> [TO BE DONE] Pick out every line in the entries below that contains the word "common". Capital and lowercase letters must match.

> [SUPPLIED RECORDS]

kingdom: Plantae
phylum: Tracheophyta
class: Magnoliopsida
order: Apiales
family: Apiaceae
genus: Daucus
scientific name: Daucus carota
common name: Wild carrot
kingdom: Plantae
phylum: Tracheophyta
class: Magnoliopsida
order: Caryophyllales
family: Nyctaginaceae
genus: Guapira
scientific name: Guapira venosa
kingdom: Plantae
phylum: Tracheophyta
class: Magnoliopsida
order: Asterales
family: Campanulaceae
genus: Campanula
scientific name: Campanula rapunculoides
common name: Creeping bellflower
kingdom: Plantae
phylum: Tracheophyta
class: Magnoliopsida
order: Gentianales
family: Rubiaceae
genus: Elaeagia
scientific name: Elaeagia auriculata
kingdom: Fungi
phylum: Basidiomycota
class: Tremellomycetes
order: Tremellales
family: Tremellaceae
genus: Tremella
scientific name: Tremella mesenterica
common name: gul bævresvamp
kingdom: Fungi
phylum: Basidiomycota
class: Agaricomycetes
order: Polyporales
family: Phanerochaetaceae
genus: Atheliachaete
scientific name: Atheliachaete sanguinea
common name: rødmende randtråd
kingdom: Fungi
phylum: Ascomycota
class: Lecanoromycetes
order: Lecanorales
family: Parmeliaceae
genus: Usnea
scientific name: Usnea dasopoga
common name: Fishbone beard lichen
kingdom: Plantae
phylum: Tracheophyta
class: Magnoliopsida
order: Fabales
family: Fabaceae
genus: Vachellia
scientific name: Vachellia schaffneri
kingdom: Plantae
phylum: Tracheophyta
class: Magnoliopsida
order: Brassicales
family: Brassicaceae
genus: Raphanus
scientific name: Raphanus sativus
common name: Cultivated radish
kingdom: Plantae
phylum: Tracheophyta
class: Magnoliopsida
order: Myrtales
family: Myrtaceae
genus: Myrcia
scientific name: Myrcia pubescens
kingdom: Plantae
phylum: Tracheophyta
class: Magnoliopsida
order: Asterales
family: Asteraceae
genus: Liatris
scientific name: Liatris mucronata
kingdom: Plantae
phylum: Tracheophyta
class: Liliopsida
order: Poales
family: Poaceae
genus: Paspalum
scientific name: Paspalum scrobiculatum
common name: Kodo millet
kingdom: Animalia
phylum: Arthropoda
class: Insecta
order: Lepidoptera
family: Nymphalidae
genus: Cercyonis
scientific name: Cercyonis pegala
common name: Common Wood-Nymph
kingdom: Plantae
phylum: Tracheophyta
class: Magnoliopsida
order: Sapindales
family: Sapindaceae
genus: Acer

> [THE ANSWER]
common name: Wild carrot
common name: Creeping bellflower
common name: gul bævresvamp
common name: rødmende randtråd
common name: Fishbone beard lichen
common name: Cultivated radish
common name: Kodo millet
common name: Common Wood-Nymph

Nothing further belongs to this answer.